Laird attorneys want Cahill's lawsuit dismissed, arguing he's failed to show the actions of the funeral home and the East Dundee crematory were intended to cause him emotional distress.

"This is not a case where another person co-mingled decedent's remains in their backyard in an attempt to inflict severe emotional pain upon plaintiff," wrote attorneys Adam Kreuzer and Jeffrey Harger, adding Helen Cahill's ashes are still at the funeral home and could be buried in Tennessee.

"There is no evidence that Laird was part of any conspiracy to willfully inflict emotional distress upon plaintiff," the attorneys continued.

In his lawsuit, Cahill, an over-the-road trucker, argues he was staying with his mother in Davenport, Iowa, when his wife was struck and killed by a truck on McLean Boulevard in Elgin.

Cahill, in the suit, argues he returned to the couple's Elgin home Dec. 1, 2010, on what would have been Helen's 65th birthday, but it had been cleaned out. Cahill argues he eventually found out she died and went to Laird Dec. 3, but was told he could not see her nor say goodbye.

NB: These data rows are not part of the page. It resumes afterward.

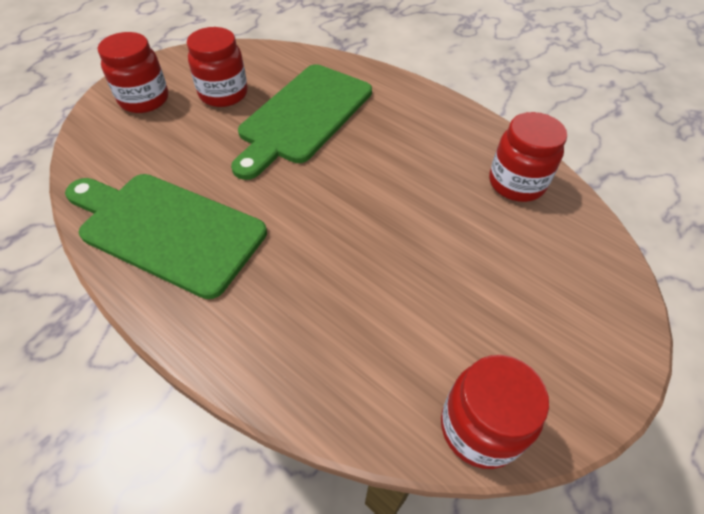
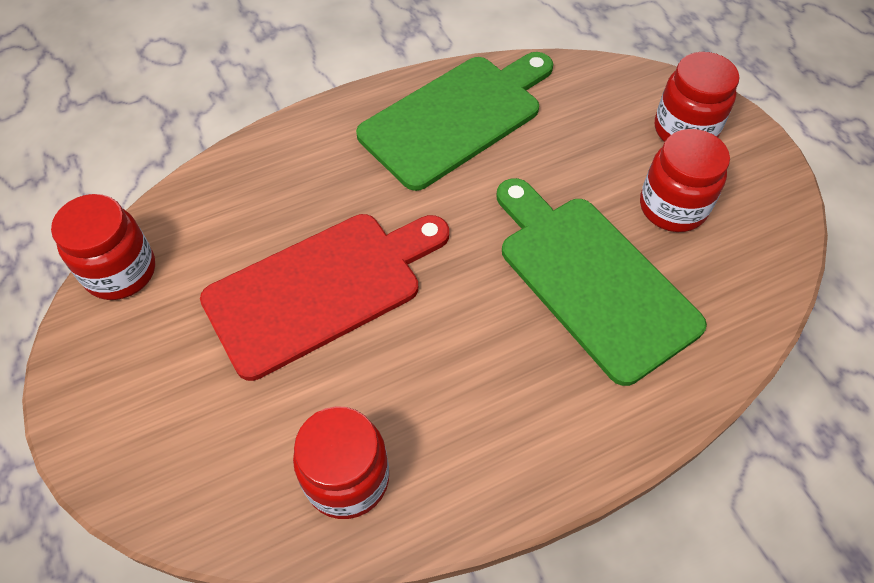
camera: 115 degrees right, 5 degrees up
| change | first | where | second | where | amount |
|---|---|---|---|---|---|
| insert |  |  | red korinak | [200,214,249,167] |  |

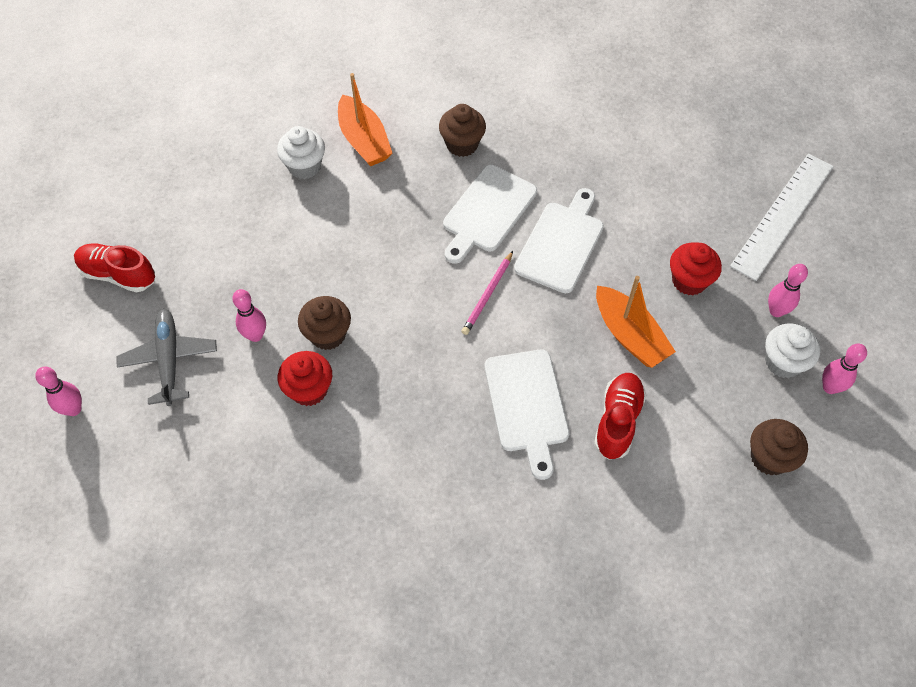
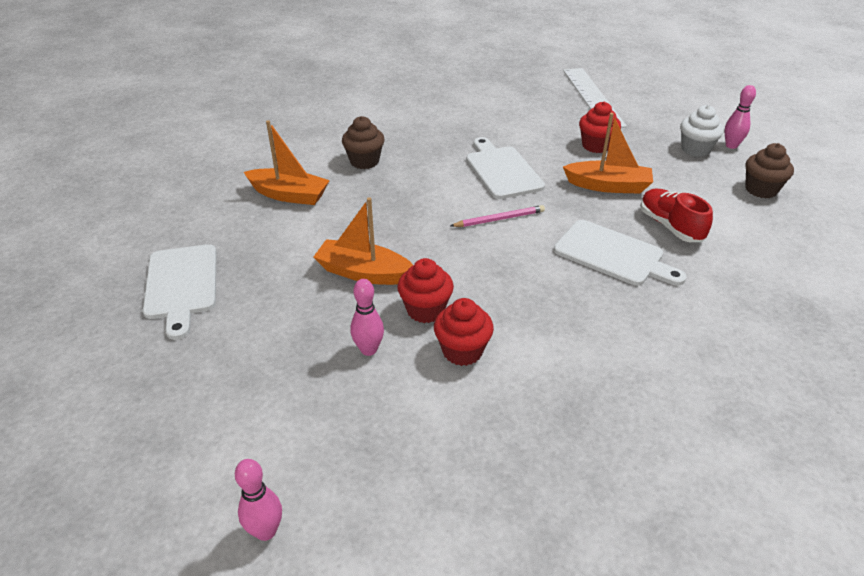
camera: 45 degrees left, 20 degrees down
| change | first | where | second | where | amount |
|---|---|---|---|---|---|
| delete | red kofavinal | [74,243,81,49] |  |  |  |
| delete | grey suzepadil | [116,309,101,97] |  |  |  |
| delete | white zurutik | [277,126,48,53] |  |  |  |
| recolor | brown zurutik | [298,296,53,54] | red zurutik | [397,258,57,65] |  |
| move | white korinak | [443,165,94,99] |  | [143,244,74,96] |  |
| rotate | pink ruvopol | [461,251,52,84] |  | [450,205,95,22] | 90 degrees counterclockwise |
| delete | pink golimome | [768,264,40,53] |  |  |  |
| insert |  |  | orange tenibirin | [314,197,99,88] |  |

The suit argues Helen's body was cremated Dec. 2, 2010, and in the absence of a will, Timothy Cahill should have had the final say, thus violating the Illinois Crematory Regulation Act.

Laird officials maintain they tried to contact Timothy Cahill, but could not locate him. They located Helen's son from a previous marriage and then-Coroner Chuck West authorized the cremation.

Cahill's attorney, Scott Larson, argues there is no dispute under Illinois law that his client had the final say regarding his wife's remains.

"Since the beginning of this case, defendant Laird has been throwing whatever it could against the wall to get the court to ignore the simple facts of this case. They (and co-defendant Twin Pines) cremated Helen Cahill without her husband's permission in violation of state law," Larson wrote. "Either that statute means something or it does not."

Cahill is seeking unspecified damages. The two sides are due in court July 2.